Instructions to follow: Every line in the entries where "down" is found should be copied.

Data under study:
= = =
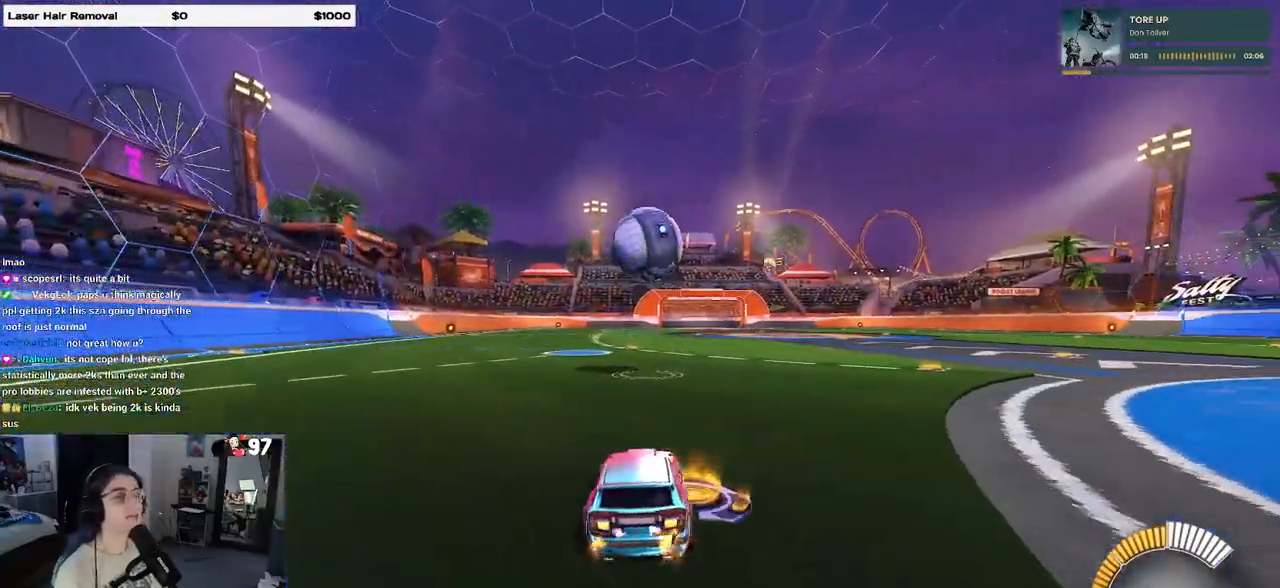
{"buttons": ["R2"], "left_stick": "center", "right_stick": "center", "events": [[67, "R2", "down"]]}
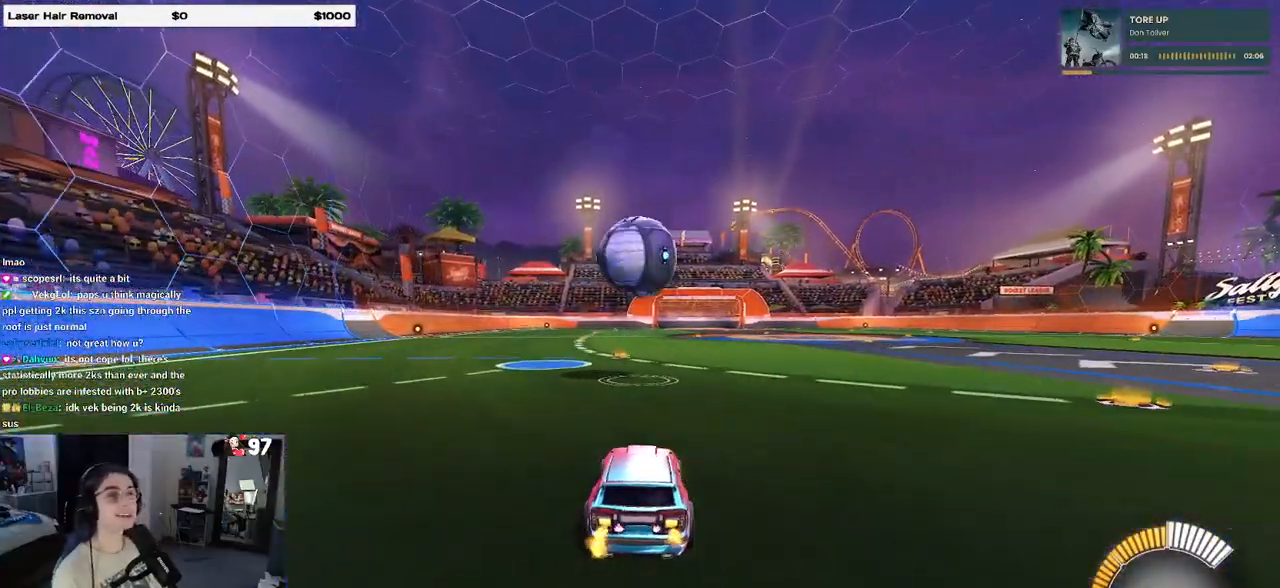
{"buttons": ["R1", "R2"], "left_stick": "center", "right_stick": "center", "events": [[267, "left_stick", "left"], [317, "left_stick", "center"], [333, "R1", "down"]]}
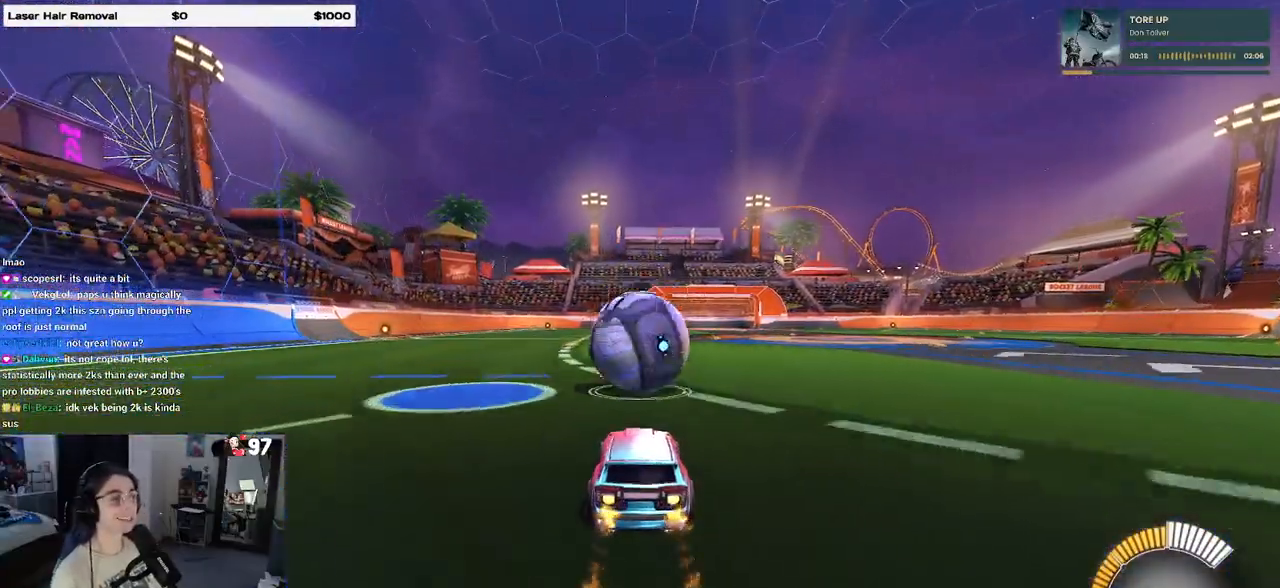
{"buttons": ["L1", "R1", "R2"], "left_stick": "down-right", "right_stick": "center", "events": [[150, "left_stick", "down-right"], [217, "CROSS", "down"], [300, "left_stick", "down"], [383, "CROSS", "up"], [433, "L1", "down"], [467, "left_stick", "down-right"]]}
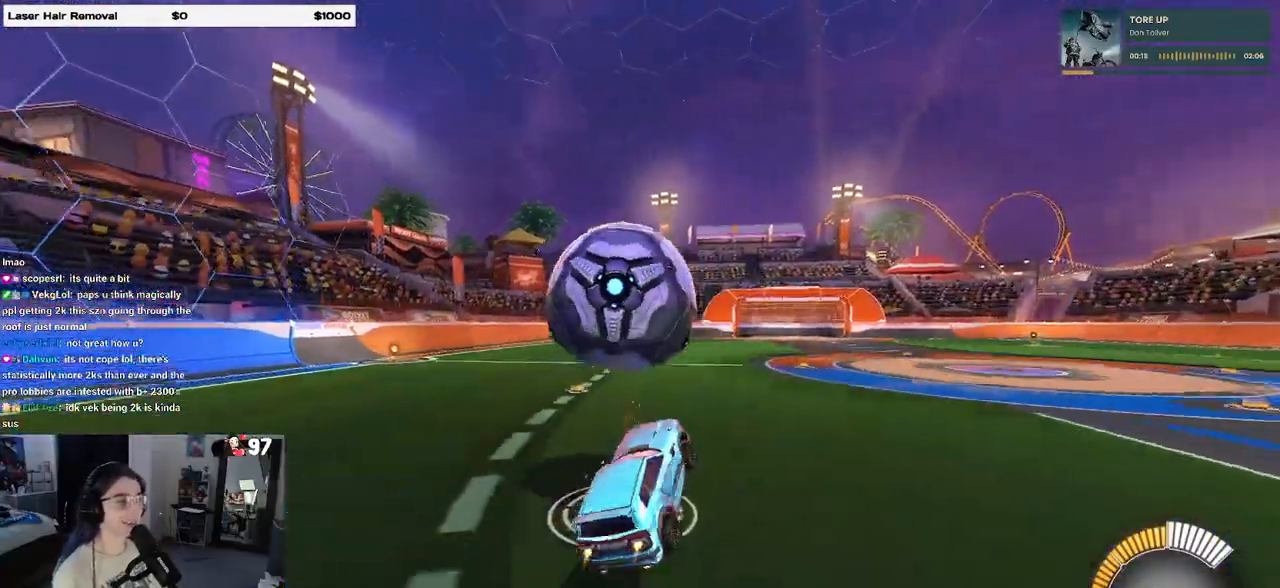
{"buttons": ["L1", "R1", "R2"], "left_stick": "up-right", "right_stick": "center", "events": [[183, "left_stick", "up-right"]]}
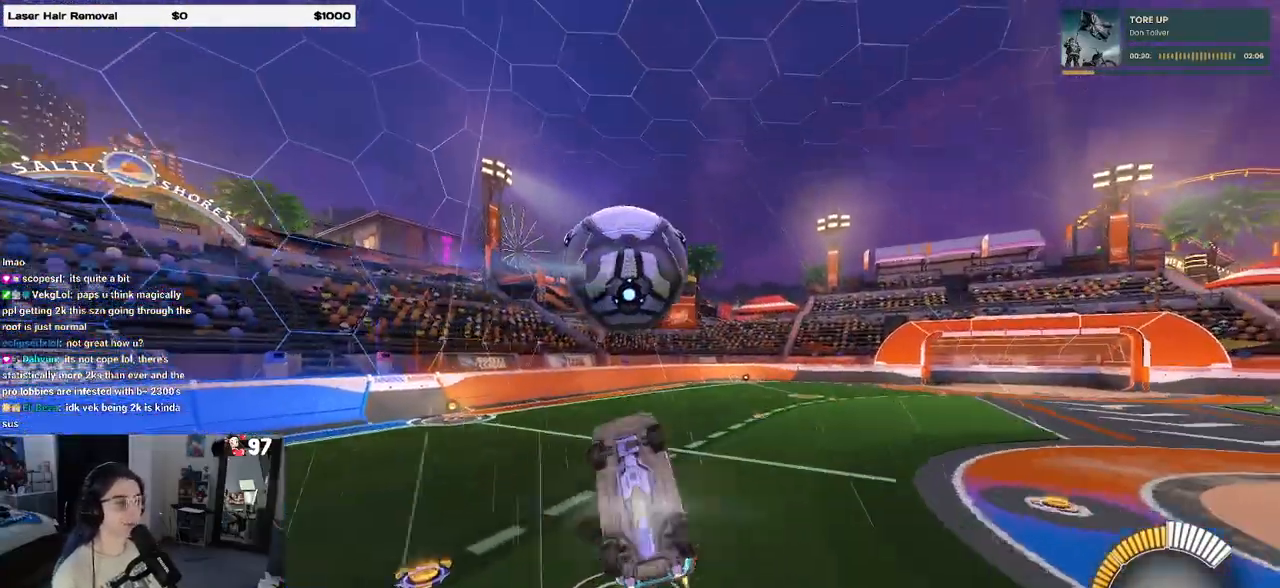
{"buttons": ["R1", "R2"], "left_stick": "up-left", "right_stick": "center", "events": [[67, "left_stick", "center"], [233, "left_stick", "right"], [350, "L1", "up"], [400, "left_stick", "center"], [483, "left_stick", "up-left"]]}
= = =
Task solution:
{"buttons": ["R2"], "left_stick": "center", "right_stick": "center", "events": [[67, "R2", "down"]]}
{"buttons": ["R1", "R2"], "left_stick": "center", "right_stick": "center", "events": [[267, "left_stick", "left"], [317, "left_stick", "center"], [333, "R1", "down"]]}
{"buttons": ["L1", "R1", "R2"], "left_stick": "down-right", "right_stick": "center", "events": [[150, "left_stick", "down-right"], [217, "CROSS", "down"], [300, "left_stick", "down"], [383, "CROSS", "up"], [433, "L1", "down"], [467, "left_stick", "down-right"]]}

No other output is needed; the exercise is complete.